*Assignment*. Of the records that follow, copy only the lines from the line containing "Адрес магазина" to the line containing "partager nos contenus", both included, exactly as written.

*Exercise inputs*.
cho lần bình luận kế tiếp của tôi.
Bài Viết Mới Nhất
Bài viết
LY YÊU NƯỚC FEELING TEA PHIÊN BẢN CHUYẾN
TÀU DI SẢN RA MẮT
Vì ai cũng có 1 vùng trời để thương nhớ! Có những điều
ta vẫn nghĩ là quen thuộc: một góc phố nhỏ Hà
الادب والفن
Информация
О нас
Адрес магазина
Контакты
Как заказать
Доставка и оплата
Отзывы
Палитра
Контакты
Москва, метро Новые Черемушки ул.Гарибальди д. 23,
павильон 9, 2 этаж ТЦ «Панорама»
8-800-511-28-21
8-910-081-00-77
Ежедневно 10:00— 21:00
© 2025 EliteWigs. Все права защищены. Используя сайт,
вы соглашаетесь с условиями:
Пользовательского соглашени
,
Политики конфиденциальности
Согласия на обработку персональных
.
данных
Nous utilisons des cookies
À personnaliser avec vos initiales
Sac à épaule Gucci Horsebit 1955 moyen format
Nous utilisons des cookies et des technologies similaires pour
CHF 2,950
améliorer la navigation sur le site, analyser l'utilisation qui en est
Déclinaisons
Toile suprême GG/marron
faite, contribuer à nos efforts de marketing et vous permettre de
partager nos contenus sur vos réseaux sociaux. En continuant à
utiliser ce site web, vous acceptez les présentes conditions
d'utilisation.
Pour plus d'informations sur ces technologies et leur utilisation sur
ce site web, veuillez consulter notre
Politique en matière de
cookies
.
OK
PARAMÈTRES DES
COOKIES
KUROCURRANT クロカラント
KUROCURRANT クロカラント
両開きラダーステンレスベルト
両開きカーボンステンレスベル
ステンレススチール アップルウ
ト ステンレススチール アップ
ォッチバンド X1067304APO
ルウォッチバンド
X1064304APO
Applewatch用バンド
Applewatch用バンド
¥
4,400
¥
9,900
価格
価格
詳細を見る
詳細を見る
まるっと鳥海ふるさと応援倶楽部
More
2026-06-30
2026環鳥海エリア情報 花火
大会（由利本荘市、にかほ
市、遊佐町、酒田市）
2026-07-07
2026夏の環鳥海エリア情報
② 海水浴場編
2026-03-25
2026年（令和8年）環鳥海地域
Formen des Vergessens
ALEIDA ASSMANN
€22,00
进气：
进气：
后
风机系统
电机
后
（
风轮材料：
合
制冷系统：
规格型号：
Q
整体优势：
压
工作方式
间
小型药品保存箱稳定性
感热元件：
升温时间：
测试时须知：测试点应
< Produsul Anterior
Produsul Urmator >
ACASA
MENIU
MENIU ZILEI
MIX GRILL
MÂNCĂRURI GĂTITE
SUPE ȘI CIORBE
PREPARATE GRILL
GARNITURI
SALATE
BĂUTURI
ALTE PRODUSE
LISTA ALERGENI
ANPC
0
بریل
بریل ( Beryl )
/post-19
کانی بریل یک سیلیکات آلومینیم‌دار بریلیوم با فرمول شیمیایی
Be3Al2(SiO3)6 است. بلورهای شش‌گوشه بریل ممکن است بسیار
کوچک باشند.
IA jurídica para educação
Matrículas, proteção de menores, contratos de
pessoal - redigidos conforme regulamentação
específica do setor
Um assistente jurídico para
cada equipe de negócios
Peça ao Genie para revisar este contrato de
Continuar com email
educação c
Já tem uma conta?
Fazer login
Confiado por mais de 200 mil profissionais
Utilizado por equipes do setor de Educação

*Exercise result*.
Адрес магазина
Контакты
Как заказать
Доставка и оплата
Отзывы
Палитра
Контакты
Москва, метро Новые Черемушки ул.Гарибальди д. 23,
павильон 9, 2 этаж ТЦ «Панорама»
8-800-511-28-21
8-910-081-00-77
Ежедневно 10:00— 21:00
© 2025 EliteWigs. Все права защищены. Используя сайт,
вы соглашаетесь с условиями:
Пользовательского соглашени
,
Политики конфиденциальности
Согласия на обработку персональных
.
данных
Nous utilisons des cookies
À personnaliser avec vos initiales
Sac à épaule Gucci Horsebit 1955 moyen format
Nous utilisons des cookies et des technologies similaires pour
CHF 2,950
améliorer la navigation sur le site, analyser l'utilisation qui en est
Déclinaisons
Toile suprême GG/marron
faite, contribuer à nos efforts de marketing et vous permettre de
partager nos contenus sur vos réseaux sociaux. En continuant à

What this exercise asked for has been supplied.